Candidatos desaparecem no aquecido mercado de trabalho dos EUA

Aumenta o "ghosting" entre americanos: pessoas deixam empresas no vácuo diante de várias opções

Danielle Brant
Nova York

Tudo parece correr bem, vocês têm objetivos semelhantes e estão se falando com regularidade. Até que, um dia, você manda uma mensagem que fica sem resposta e os telefonemas não são atendidos. 

A situação acima poderia retratar um relacionamento frustrado. Mas basta trocar a ideia de casal e substituí-la pela figura de empresa e candidato e obtém-se um retrato do que tem acontecido no mercado de trabalho americano. 

Mulher caminha enquanto olha o celular.
Mulher caminha enquanto olha o celular. Diferentemente do Brasil, há mais vagas vagas do que desempregados nos Estados Unidos - Danilo Verpa/Folhapress

É o chamado ghosting, quando a pessoa deixa de dar sinal de vida depois que perde o interesse.

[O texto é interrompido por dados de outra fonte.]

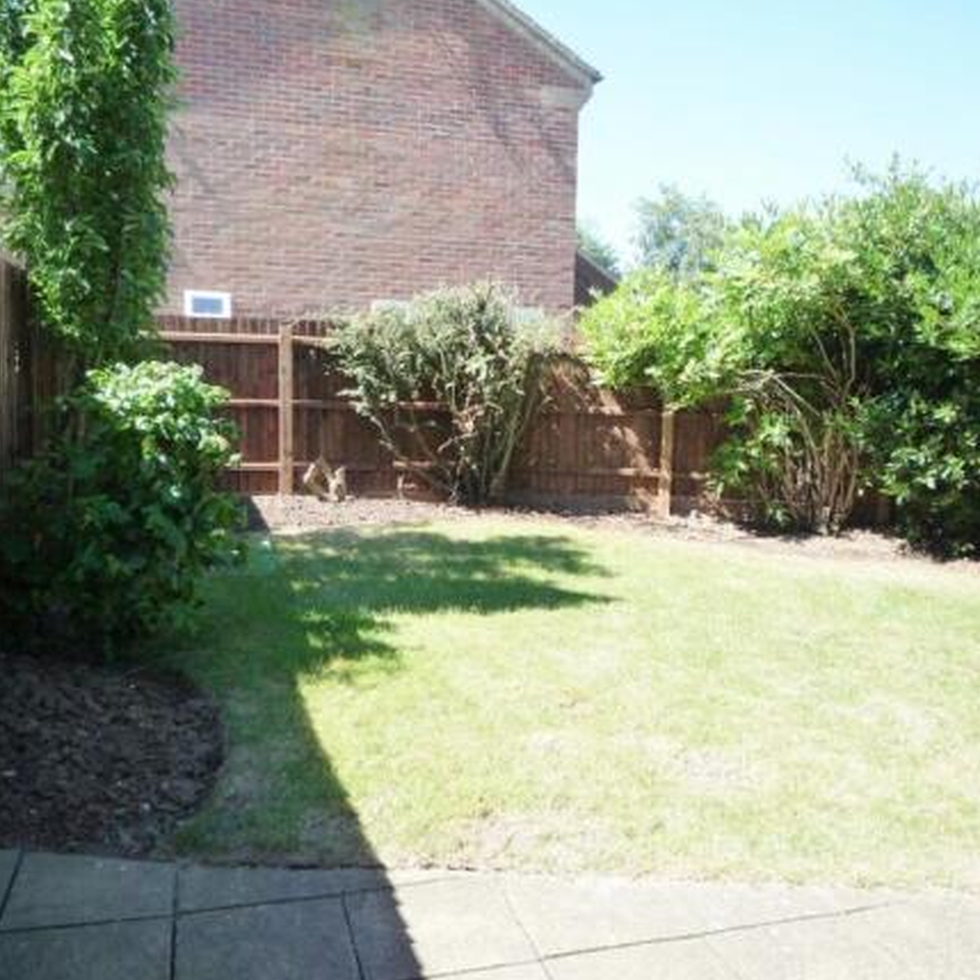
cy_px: 492
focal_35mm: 30
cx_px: 513
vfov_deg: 54.0
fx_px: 961
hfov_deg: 54.0
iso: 160
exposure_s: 1/400
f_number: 2.8
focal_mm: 4.4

Nos Estados Unidos, ao contrário do Brasil, o desemprego está em patamares muito baixos. Excluindo o setor agrícola, a taxa de desocupados em agosto foi de 3,9%. Foram criados 201 mil postos de trabalho, no 95º mês seguido de geração de vagas no país. 

Em junho, havia mais vagas do que desempregados: 6,7 milhões de postos contra 6,6 milhões de desocupados.

O resultado é que muitos candidatos participam de várias seleções ao mesmo tempo e são aprovados em empresas diferentes. Só que, em vez de comunicarem que desistiram da vaga, somem. 

“Eu acho chocante, antiprofissional, imaturo e rude. Por que as pessoas fazem isso, eu não sei”, afirma Alyssa Gelbard, fundadora e presidente da consultoria de carreira Point Road Group. Ela identifica o comportamento como comum dos millennial, nascidos a partir dos anos 1980.

“Eles ficam com esse estereótipo. Eles fazem ghosting em níveis diferentes. Ignoram pessoas que tentam entrar em contato durante a entrevista e depois de formalizada a proposta”, diz. 

O reflexo para a carreira pode ser duradouro, afirma. A empresa que sofreu ghosting dificilmente vai entrar em contato novamente. 

“Todo mundo se conhece nessas áreas. Então a pessoa que aplicou para uma vaga numa empresa e desapareceu pode não ser convidada para uma seleção na concorrente.” 

Se há um componente geracional, também não se podem excluir fatores culturais, afirma Zuca Palladino, diretor da empresa de recrutamento Michael Page. Ele avalia que a relação entre empresas e candidatos é muito mais transacional e fria do que ocorre, por exemplo, no Brasil. 

“As empresas não procuram uma proximidade com o potencial funcionário.” 

Ou seja, antes de cair no gosto dos candidatos, o ghosting era prática do lado corporativo, o que não justifica a retaliação. “Não pode queimar fontes, porque o mundo dá voltas”, afirma.

É a mesma recomendação de Alyssa Gelbard, do Point Road Group. “Se não era certo quando o empregador fazia, por que está ok você fazer isso agora?”

No Brasil, com taxa de desemprego de 12,4% no segundo trimestre, a prática de desaparecer dos processos seletivos pode soar incoerente. Mas acontece em algumas áreas, afirma Caio Arnaes, gerente sênior de recrutamento da Robert Half.

A principal é a de tecnologia da informação, em vagas para desenvolvedores e segurança da informação. “É um mercado aquecido, há mais vagas abertas do que profissionais para preenchê-las”, diz.

Mas o diagnóstico sobre o comportamento é o mesmo. “É um tiro no pé, é pensamento de curto prazo. É possível ser sincero no meio do processo e dizer que recebeu outra proposta mais interessante.”

São raros os candidatos que fazem isso. “Já entrevistei mais de 3.000 profissionais. Foram muito poucos os que entraram em contato e avisaram que decidiram aceitar outra proposta”, afirma Caio Arnaes, da Robert Half. “Mas foram de um profissionalismo incrível. Causaram ótima impressão."